Saturday, December 26, 2020

Diary

My life, which is generally dull to begin with, has been extremely dull due to the pandemic, so I haven't felt inclined to make a "Diary" post. Of course, I'm still thinking about Donald Trump and the circumstances that permitted him to become president. Actually, it is not a great surprise, because, as I've been saying, the democracy-plus-capitalism formula is dangerous and hasn't been working for decades. For at least fifty years, wealthy people have been controlling who gets elected to Congress and, to a lesser extent, the presidency. Now, media companies such as Fox News are directly influencing voters even in non-election years, and they have paved the way for completely unqualified, incompetent and corrupt political candidates such as Donald Trump; the emphasis has changed from placing people in Congress who will protect corporate interests and keep taxes low to directly increasing corporate profits by drawing more viewers to programs. The only thing that is surprising about Donald Trump's presidency is how uncritical the public has been and the extent of its tolerance of his behavior, even as it results in a high unemployment rate and thousands of preventable deaths. To be sure, the pandemic is not entirely Trump's fault, but the fact is that he made a bad call on it at the beginning and never changed course. Even today he is obstructing congressional action and playing golf, yet he still has millions of enthusiastic supporters. Public stupidity in an age of ubiquitous media propaganda remains a threat to civilization.

Fortunately, I live in a state where Trump is unpopular, and I've been thinking that this fact may be related to the fact that Vermont has the lowest rate of COVID-19 cases of any state. The governor, Phil Scott, who happens to be a Republican, has done a very good job, but it probably helps that most of the residents are sensible enough to ignore Trump's rhetoric. Vermont may have done the best because it's less industrialized than other states, and the level of complaints about a lack of jobs is much lower here than elsewhere, making it more difficult for political opportunists to gain traction. Trump never established credibility here, so fewer people were susceptible to his propaganda. Another advantage that Vermont has may be that the population has a higher percentage of introverts than other states. Since introverts don't need to socialize as much as extroverts, they are less avoidant of isolation and therefore less likely to be exposed to COVID-19. In fact, this thought led me to the idea that introversion may be an evolutionary adaptation that allowed our ancestors to avoid infections in the pandemics that have occurred over the centuries. I think that introversion is inherited, and that eventually the genes for it may be identified.

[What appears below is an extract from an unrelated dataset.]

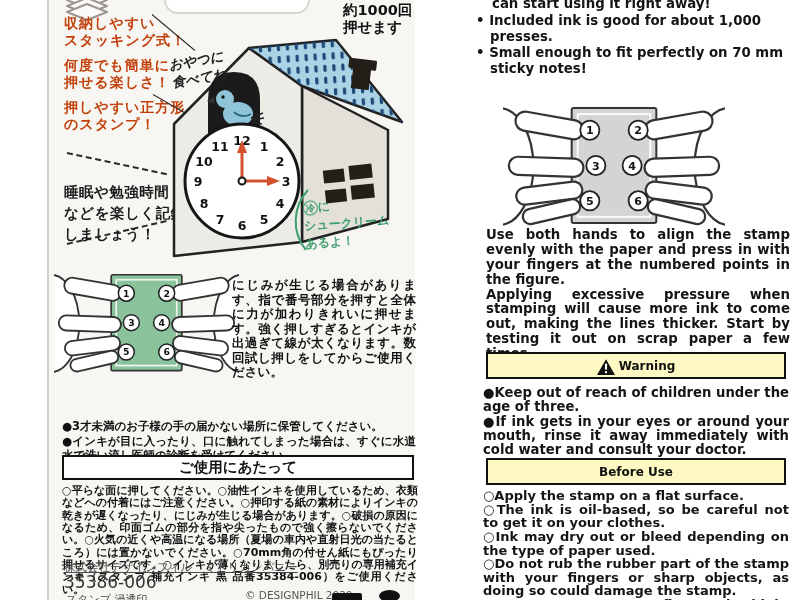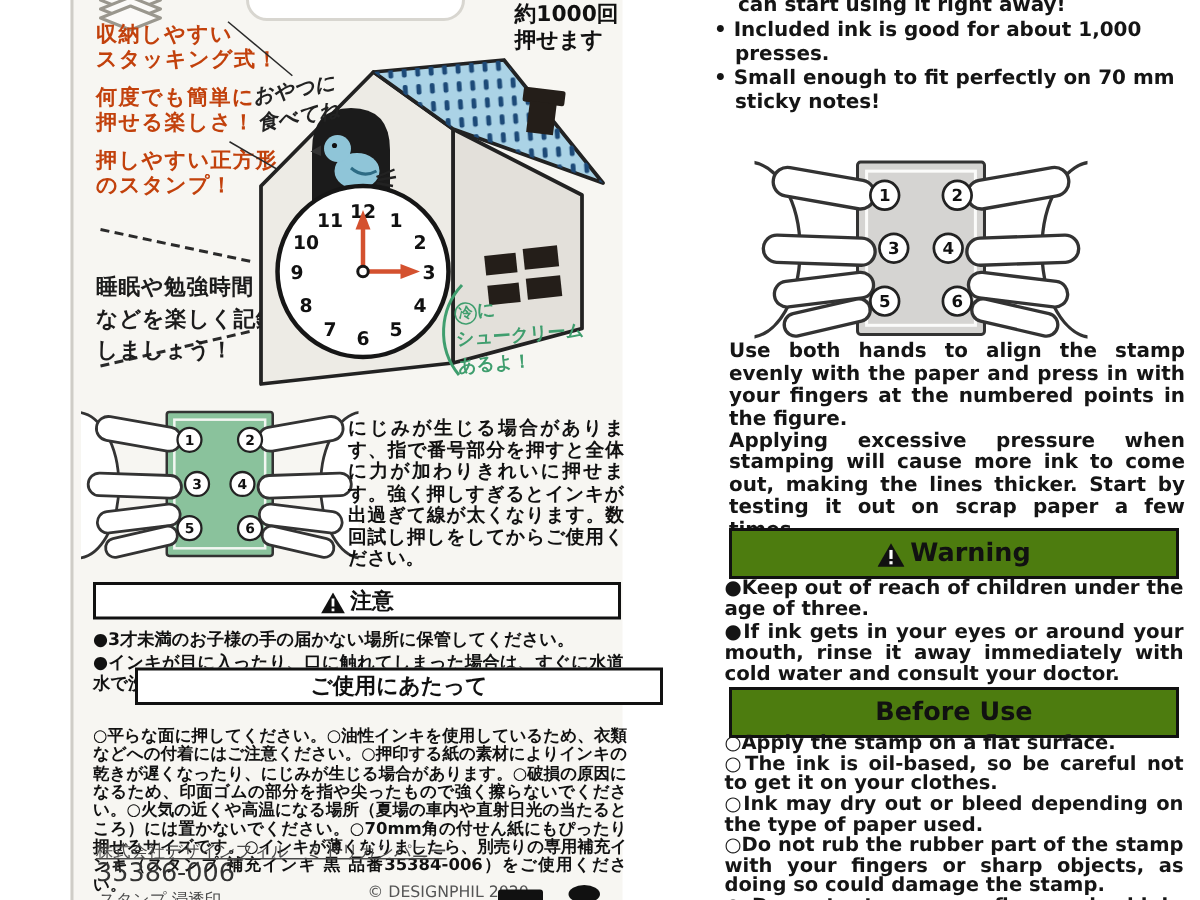"Warning" .en-head-box { background: #4d7c0f -> #fef9c3; font-size: 17px -> 12px; height: 34px -> 27px }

For an update on William, he is now fully acclimated to his cat door in the basement. This had stopped his damage to the porch screens while chasing mice and allows us to sleep without the interruption of his pawing at the bedroom door in the middle of the night. On the downside, most of the animal carcasses are now appearing on the basement floor instead of on the porch. Sometimes the prey escapes in the basement, but the mice and voles usually run right into a trap, and I release them outside during the day. William is a very picky eater, and he never eats the voles, so I often find an intact dead vole on the basement floor in the morning. He definitely likes mice, but is messy about how he eats them, so I still have mouse parts to clean up from the basement floor in the morning. Often there are mouse organs on the mat at the foot of the basement stairs. I have been thinking about what Jared Diamond said about cats killing songbirds. In William's case, because he is nocturnal, he hardly ever catches birds. I don't know exactly how many rodents he catches a year, but it is probably in the 500-to-1000 range. I wonder whether animal rights activists are as defensive of rodent rights as of songbird rights: they're probably guilty of speciesism. The basement is unheated, and gets down to about 48 degrees during the winter, so sometimes William prefers to be upstairs. During the day in the winter he usually sleeps upstairs near the fire.

The stargazing conditions were poor once again during 2020, and I spent less time on it than most years. My main hobby became investing again, and this was my best year since 2009. I think these circumstances – with millions of people suffering while a few people become wealthier and live in comfort – are yet another example of the failure of human self-governance. So far, the pandemic has had little effect on us or any family members, which includes both coasts. With any luck, vaccines will be more widely available soon. I have mixed feelings about the Republican family of my Democratic friend who lives in Missouri. I got a Trumpish treatment from them when I visited there in 2019, and, though I don't wish them ill, if they were to contract the coronavirus I wouldn't be surprised or sad.

We're getting off to another global warming winter. We've already had two significant snows that have completely melted. Fortunately, global warming causes erratic weather patterns, so we will probably still have frigid winters, but less often.